Extracted records:
▼

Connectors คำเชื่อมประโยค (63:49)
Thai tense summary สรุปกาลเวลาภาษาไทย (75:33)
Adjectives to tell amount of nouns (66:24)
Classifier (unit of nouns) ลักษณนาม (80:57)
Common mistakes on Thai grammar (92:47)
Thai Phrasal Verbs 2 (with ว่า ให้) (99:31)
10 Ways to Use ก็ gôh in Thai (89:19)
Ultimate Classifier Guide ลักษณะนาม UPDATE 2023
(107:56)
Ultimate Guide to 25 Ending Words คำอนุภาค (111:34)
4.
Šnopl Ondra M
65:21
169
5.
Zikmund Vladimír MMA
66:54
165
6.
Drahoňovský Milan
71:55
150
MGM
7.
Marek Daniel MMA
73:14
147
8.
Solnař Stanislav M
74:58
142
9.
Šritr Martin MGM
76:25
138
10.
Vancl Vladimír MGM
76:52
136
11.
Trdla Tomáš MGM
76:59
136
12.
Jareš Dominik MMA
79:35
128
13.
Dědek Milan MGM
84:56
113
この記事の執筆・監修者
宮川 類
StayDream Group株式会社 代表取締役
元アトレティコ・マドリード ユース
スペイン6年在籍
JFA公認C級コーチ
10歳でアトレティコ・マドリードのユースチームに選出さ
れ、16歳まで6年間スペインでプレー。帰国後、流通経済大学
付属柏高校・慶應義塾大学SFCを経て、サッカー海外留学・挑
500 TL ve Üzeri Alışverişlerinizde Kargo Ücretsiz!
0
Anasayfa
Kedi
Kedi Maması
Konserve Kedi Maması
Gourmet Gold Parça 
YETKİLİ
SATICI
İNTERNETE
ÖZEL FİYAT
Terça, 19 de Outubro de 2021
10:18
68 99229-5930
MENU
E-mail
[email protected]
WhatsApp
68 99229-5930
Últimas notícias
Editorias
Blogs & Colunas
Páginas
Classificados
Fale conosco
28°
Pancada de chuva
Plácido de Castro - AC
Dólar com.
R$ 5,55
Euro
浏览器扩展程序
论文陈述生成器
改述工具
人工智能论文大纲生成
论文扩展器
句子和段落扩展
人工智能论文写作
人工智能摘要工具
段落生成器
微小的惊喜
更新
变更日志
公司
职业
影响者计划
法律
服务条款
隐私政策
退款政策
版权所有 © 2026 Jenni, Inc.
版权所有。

▲

To-do item: Reproduce the lines from the start of the records through the line containing "Marek Daniel MMA", inclusive.

Response to the exercise:
Connectors คำเชื่อมประโยค (63:49)
Thai tense summary สรุปกาลเวลาภาษาไทย (75:33)
Adjectives to tell amount of nouns (66:24)
Classifier (unit of nouns) ลักษณนาม (80:57)
Common mistakes on Thai grammar (92:47)
Thai Phrasal Verbs 2 (with ว่า ให้) (99:31)
10 Ways to Use ก็ gôh in Thai (89:19)
Ultimate Classifier Guide ลักษณะนาม UPDATE 2023
(107:56)
Ultimate Guide to 25 Ending Words คำอนุภาค (111:34)
4.
Šnopl Ondra M
65:21
169
5.
Zikmund Vladimír MMA
66:54
165
6.
Drahoňovský Milan
71:55
150
MGM
7.
Marek Daniel MMA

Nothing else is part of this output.